Prompt: Can you extract every line of text from the material below word for word, without the pictures?

Input for this task:
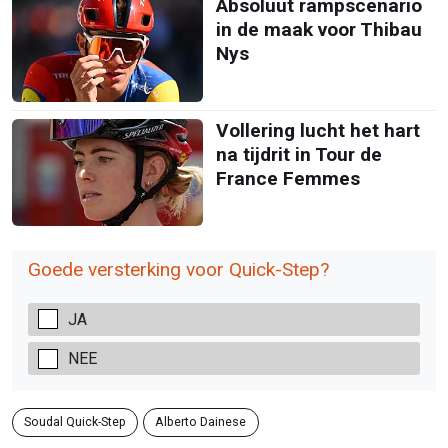
Absoluut rampscenario
in de maak voor Thibau
Nys
Vollering lucht het hart
na tijdrit in Tour de
France Femmes
Goede versterking voor Quick-Step?
JA
NEE
Soudal Quick-Step
Alberto Dainese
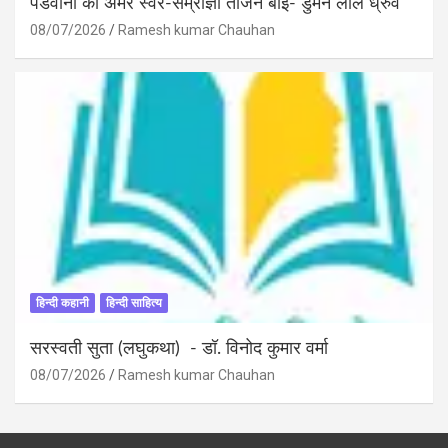
पंडवानी की अमर स्वर-सम्राज्ञी तीजन बाई- डुमन लाल ध्रुव
08/07/2026
Ramesh kumar Chauhan
हिन्दी कहानी
हिन्दी साहित्य
सरस्वती सुता (लघुकथा) ​- डॉ. विनोद कुमार वर्मा
08/07/2026
Ramesh kumar Chauhan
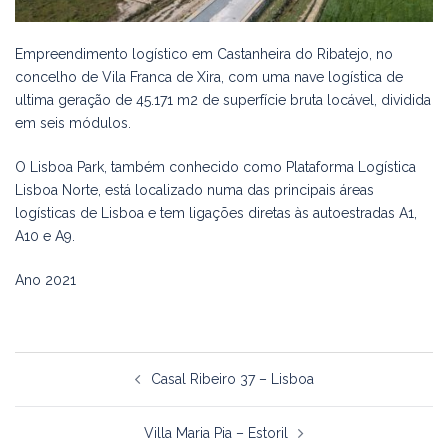
Empreendimento logístico em Castanheira do Ribatejo, no
concelho de Vila Franca de Xira, com uma nave logística de
ultima geração de 45.171 m2 de superfície bruta locável, dividida
em seis módulos.
O Lisboa Park, também conhecido como Plataforma Logística
Lisboa Norte, está localizado numa das principais áreas
logísticas de Lisboa e tem ligações diretas às autoestradas A1,
A10 e A9.
Ano 2021
Navegação
Casal Ribeiro 37 – Lisboa
de
artigos
Villa Maria Pia – Estoril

Output for this task:
Absoluut rampscenario
in de maak voor Thibau
Nys
Vollering lucht het hart
na tijdrit in Tour de
France Femmes
Goede versterking voor Quick-Step?
JA
NEE
Soudal Quick-Step
Alberto Dainese
पंडवानी की अमर स्वर-सम्राज्ञी तीजन बाई- डुमन लाल ध्रुव
08/07/2026
Ramesh kumar Chauhan
हिन्दी कहानी
हिन्दी साहित्य
सरस्वती सुता (लघुकथा) ​- डॉ. विनोद कुमार वर्मा
08/07/2026
Ramesh kumar Chauhan
Empreendimento logístico em Castanheira do Ribatejo, no
concelho de Vila Franca de Xira, com uma nave logística de
ultima geração de 45.171 m2 de superfície bruta locável, dividida
em seis módulos.
O Lisboa Park, também conhecido como Plataforma Logística
Lisboa Norte, está localizado numa das principais áreas
logísticas de Lisboa e tem ligações diretas às autoestradas A1,
A10 e A9.
Ano 2021
Navegação
Casal Ribeiro 37 – Lisboa
de
artigos
Villa Maria Pia – Estoril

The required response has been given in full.